E quantas vezes fui,
também,
o proponente,
contratante,
adquirente,
testemunha, avalista,
o supracitado,
eleitor,
abaixo-assinado,
procurador,
requerente,
presidente - até isso - do Conselho de Desenvolvimento Municipal
de Pombal,
e – felizmente – muito mais amigo de médicos do que paciente!
-
E aí estou,
chefe da carteira agrícola do Banco do Brasil por 4 anos,
subgerente depois,
por mais dois,
fase que,
mesmo mais efêmera,
tornou-me o romancista ... com a produção... imprevista
do Israel Rêmora.
-
Em 68 assumo o papel de dramaturgo ao escrever O Vermelho e o Branco,
e de ator teatral,
quase num tranco,
passando a ser, no palco, o líder do movimento estudantil que culmina com o assassinato do garoto Édson Luís,
no restaurante do Calabouço,
Rio.
-
No ano seguinte,
solto a franga:
torno-me encenador, com minha peça
A Canga
e
(de inexperiência ilimitada ),
fundo – com José Bezerra Filho – a Cactus Produções Cinematográficas Ltda.
-
68,
além de me pôr diretor de teatro,
botou-me de quatro:
tornou-me ... dono de um caminhão-caçamba a trabalhar ao longo da faraônica
Transamazônica,
o que acabou por me tornar – como reação .... necessária - inimigo número um dos controladores da área,
e,
por isso,
tinha de ser:
cabra marcado pra morrer.
-
Mas nada – evidentemente – deu certo,
pois inda tô aqui,
... um pouco mais
esperto.
E,
de repente,
o maestro Kaplan cria a Cantata pra Alagamar e – numa grande conquista - fui o seu
libretista.
-
E,
sem falha:
fiz versos,
também,.
pra Mahler,
Alban Berg,
Stravinsky ,
De Falla,
malta de gênios que me desencalacra a Professora Ilza Nogueira,
no Oratório Via-Sacra.
-
E eis-me libretista de ópera - Dulcineia e Trancoso - do maestro Eli-Eri,
e,
igualmente orgulhoso,
com igual gana,
roteirista de um balé,
que o maestro Carlos Anísio compõe pra coreógrafa Rosangela Cagliani:
Caldo da Cana,
-
Nada capiongo,
soltei-me no poema longo,
e – poeta – criei o Trigal com Corvos
... e a série que se completa,
se a vida nos próximos dias não me demite,
na edição de 1/6 de Laranjas Mecânicas,
Bananas de Dinamite.
-
Ah,
fui repórter ,
em Paraguay que se lê Paraguaje,
e Necrotério
(denúncia de um crime na Penitenciária local, muito sério) .
-
Fui ... cronista,
com os diabos!,
substituindo Gonzaga Rodrigues por um mês,
no jornal dos Associados
-
e ... crítico literário
com meu ... atilado “Sobre 50 Livros de autores brasileiros contemporâneos que eu gostaria de ter assinado”.

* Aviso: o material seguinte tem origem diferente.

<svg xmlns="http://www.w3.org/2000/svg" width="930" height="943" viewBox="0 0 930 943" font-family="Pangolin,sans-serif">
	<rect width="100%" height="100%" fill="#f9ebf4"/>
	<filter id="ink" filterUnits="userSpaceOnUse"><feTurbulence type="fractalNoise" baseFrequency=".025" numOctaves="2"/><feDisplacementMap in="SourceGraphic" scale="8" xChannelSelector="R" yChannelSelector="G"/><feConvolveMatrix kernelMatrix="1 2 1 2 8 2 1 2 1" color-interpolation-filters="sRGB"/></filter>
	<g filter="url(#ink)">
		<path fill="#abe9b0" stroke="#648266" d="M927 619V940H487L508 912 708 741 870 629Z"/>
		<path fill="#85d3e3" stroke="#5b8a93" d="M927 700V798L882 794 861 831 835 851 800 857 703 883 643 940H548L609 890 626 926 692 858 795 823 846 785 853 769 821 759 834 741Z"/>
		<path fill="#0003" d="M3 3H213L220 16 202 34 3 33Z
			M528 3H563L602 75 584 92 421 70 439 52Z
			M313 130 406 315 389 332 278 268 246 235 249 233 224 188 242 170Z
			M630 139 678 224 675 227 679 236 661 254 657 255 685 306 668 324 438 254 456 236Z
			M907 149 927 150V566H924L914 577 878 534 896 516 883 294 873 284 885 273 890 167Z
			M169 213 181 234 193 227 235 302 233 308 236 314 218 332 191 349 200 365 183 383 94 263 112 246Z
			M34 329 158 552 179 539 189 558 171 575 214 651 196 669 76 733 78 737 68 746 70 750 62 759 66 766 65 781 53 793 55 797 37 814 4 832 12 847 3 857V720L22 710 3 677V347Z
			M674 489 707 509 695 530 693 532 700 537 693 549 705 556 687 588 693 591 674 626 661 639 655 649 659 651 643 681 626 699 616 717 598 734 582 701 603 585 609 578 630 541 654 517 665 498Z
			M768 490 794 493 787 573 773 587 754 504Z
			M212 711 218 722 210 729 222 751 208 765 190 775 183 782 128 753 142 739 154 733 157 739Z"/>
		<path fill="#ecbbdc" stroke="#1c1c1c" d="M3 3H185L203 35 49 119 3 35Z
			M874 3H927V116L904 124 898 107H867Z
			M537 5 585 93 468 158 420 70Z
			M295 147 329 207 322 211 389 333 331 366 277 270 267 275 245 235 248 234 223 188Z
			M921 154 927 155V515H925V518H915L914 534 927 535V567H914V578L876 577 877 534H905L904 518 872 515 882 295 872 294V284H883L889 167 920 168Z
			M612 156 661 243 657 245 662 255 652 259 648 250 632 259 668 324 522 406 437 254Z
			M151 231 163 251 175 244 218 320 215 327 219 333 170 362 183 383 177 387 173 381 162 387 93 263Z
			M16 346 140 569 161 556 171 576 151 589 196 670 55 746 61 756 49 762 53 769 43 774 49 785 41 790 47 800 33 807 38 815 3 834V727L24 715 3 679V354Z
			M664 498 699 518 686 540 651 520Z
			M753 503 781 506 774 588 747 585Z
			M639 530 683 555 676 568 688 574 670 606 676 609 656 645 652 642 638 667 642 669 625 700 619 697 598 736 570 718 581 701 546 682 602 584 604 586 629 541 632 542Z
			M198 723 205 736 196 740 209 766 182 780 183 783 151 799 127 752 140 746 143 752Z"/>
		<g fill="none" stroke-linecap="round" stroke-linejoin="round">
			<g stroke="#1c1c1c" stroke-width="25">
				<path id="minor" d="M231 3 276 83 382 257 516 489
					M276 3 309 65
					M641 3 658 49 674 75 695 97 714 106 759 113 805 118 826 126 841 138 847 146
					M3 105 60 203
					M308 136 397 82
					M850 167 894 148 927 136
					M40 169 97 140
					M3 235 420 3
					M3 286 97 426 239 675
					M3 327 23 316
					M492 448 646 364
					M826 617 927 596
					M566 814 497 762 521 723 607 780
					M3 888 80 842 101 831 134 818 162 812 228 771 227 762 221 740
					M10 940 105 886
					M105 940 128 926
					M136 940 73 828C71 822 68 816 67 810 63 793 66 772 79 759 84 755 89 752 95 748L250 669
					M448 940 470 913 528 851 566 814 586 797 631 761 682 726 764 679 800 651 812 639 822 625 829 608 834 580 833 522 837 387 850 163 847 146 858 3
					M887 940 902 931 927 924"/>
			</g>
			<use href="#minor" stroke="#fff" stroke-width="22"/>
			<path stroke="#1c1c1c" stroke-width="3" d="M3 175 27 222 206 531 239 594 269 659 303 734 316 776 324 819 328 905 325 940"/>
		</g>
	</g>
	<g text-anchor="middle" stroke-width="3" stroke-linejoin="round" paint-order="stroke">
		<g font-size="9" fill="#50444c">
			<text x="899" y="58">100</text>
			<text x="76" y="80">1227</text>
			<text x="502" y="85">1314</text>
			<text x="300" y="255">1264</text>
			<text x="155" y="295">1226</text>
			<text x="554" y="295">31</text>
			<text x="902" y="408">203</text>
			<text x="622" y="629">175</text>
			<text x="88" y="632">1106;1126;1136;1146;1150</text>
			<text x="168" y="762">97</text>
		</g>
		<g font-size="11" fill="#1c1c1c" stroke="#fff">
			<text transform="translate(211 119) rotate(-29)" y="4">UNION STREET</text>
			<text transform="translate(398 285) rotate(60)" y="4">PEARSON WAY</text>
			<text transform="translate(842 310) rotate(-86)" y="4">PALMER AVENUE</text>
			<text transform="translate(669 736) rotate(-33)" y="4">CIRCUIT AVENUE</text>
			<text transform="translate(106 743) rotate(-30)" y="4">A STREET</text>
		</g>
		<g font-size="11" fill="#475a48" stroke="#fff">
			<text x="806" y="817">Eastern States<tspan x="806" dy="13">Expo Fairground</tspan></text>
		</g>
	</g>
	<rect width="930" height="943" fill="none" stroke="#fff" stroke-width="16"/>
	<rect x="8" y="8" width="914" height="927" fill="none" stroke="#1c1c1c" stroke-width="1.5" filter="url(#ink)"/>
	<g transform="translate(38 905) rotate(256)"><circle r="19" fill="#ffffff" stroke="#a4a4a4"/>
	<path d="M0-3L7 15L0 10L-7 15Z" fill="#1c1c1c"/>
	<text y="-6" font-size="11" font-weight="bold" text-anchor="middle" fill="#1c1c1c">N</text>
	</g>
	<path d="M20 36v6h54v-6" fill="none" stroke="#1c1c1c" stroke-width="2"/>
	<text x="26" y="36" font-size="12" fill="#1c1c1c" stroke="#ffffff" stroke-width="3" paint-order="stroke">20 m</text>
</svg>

EPÍLOGO: JÁ FUI TUDO NA VIDA. SÓ ME FALTAVA SER ALPINISTA – é o que diz o Tom Mix (ou Hopalong Cassidy) num gibi, escalando uma montanha em perseguição a um bandido, coisa que vi quando menino e de que me lembrei, em 62, no alto - aos 21 anos - da serra que circunda Patos, no alto sertão paraibano, conforme foto minha, na ocasião, que vai ao lado.